== Prompt ==
Copy the records below word for word, keeping every line and its spacing unchanged.

── Records for processing ──

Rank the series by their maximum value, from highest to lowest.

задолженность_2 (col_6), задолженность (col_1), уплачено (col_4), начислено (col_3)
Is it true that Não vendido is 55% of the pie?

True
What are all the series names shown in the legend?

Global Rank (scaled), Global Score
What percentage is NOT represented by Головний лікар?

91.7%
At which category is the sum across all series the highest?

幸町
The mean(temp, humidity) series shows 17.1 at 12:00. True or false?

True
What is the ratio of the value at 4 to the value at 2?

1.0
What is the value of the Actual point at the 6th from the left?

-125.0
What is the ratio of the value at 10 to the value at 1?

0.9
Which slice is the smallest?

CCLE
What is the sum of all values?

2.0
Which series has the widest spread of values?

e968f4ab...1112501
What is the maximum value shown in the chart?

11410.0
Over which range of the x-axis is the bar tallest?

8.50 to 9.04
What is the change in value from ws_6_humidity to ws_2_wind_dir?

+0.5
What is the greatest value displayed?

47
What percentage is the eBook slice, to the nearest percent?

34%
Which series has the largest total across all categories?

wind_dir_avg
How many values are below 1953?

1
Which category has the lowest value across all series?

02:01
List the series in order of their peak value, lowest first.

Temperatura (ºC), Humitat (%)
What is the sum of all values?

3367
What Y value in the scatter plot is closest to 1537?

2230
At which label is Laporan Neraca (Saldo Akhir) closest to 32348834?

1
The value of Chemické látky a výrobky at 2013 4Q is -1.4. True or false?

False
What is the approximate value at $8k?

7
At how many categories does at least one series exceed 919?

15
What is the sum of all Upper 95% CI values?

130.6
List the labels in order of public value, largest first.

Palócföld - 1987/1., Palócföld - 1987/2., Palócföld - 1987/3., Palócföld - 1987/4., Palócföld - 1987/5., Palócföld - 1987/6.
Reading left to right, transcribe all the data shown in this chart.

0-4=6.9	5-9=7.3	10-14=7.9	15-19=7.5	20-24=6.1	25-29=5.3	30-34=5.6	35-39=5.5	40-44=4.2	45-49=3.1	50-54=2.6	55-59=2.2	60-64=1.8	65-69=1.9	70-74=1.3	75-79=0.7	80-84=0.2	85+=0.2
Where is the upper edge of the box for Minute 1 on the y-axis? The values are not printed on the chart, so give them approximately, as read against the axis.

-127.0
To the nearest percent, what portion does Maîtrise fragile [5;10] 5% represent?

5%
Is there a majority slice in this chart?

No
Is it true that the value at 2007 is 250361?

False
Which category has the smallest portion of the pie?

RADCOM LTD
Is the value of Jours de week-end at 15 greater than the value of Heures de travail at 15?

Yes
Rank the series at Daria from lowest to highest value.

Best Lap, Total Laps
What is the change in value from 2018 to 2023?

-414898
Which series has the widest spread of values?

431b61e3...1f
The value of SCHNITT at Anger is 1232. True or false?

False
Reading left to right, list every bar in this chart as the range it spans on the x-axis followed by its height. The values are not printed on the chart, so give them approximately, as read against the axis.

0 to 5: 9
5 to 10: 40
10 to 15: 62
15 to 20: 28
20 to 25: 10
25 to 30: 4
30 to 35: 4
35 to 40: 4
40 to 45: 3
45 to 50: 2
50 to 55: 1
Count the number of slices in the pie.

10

───

== Reply to the exercise ==
Rank the series by their maximum value, from highest to lowest.

задолженность_2 (col_6), задолженность (col_1), уплачено (col_4), начислено (col_3)
Is it true that Não vendido is 55% of the pie?

True
What are all the series names shown in the legend?

Global Rank (scaled), Global Score
What percentage is NOT represented by Головний лікар?

91.7%
At which category is the sum across all series the highest?

幸町
The mean(temp, humidity) series shows 17.1 at 12:00. True or false?

True
What is the ratio of the value at 4 to the value at 2?

1.0
What is the value of the Actual point at the 6th from the left?

-125.0
What is the ratio of the value at 10 to the value at 1?

0.9
Which slice is the smallest?

CCLE
What is the sum of all values?

2.0
Which series has the widest spread of values?

e968f4ab...1112501
What is the maximum value shown in the chart?

11410.0
Over which range of the x-axis is the bar tallest?

8.50 to 9.04
What is the change in value from ws_6_humidity to ws_2_wind_dir?

+0.5
What is the greatest value displayed?

47
What percentage is the eBook slice, to the nearest percent?

34%
Which series has the largest total across all categories?

wind_dir_avg
How many values are below 1953?

1
Which category has the lowest value across all series?

02:01
List the series in order of their peak value, lowest first.

Temperatura (ºC), Humitat (%)
What is the sum of all values?

3367
What Y value in the scatter plot is closest to 1537?

2230
At which label is Laporan Neraca (Saldo Akhir) closest to 32348834?

1
The value of Chemické látky a výrobky at 2013 4Q is -1.4. True or false?

False
What is the approximate value at $8k?

7
At how many categories does at least one series exceed 919?

15
What is the sum of all Upper 95% CI values?

130.6
List the labels in order of public value, largest first.

Palócföld - 1987/1., Palócföld - 1987/2., Palócföld - 1987/3., Palócföld - 1987/4., Palócföld - 1987/5., Palócföld - 1987/6.
Reading left to right, transcribe all the data shown in this chart.

0-4=6.9	5-9=7.3	10-14=7.9	15-19=7.5	20-24=6.1	25-29=5.3	30-34=5.6	35-39=5.5	40-44=4.2	45-49=3.1	50-54=2.6	55-59=2.2	60-64=1.8	65-69=1.9	70-74=1.3	75-79=0.7	80-84=0.2	85+=0.2
Where is the upper edge of the box for Minute 1 on the y-axis? The values are not printed on the chart, so give them approximately, as read against the axis.

-127.0
To the nearest percent, what portion does Maîtrise fragile [5;10] 5% represent?

5%
Is there a majority slice in this chart?

No
Is it true that the value at 2007 is 250361?

False
Which category has the smallest portion of the pie?

RADCOM LTD
Is the value of Jours de week-end at 15 greater than the value of Heures de travail at 15?

Yes
Rank the series at Daria from lowest to highest value.

Best Lap, Total Laps
What is the change in value from 2018 to 2023?

-414898
Which series has the widest spread of values?

431b61e3...1f
The value of SCHNITT at Anger is 1232. True or false?

False
Reading left to right, list every bar in this chart as the range it spans on the x-axis followed by its height. The values are not printed on the chart, so give them approximately, as read against the axis.

0 to 5: 9
5 to 10: 40
10 to 15: 62
15 to 20: 28
20 to 25: 10
25 to 30: 4
30 to 35: 4
35 to 40: 4
40 to 45: 3
45 to 50: 2
50 to 55: 1
Count the number of slices in the pie.

10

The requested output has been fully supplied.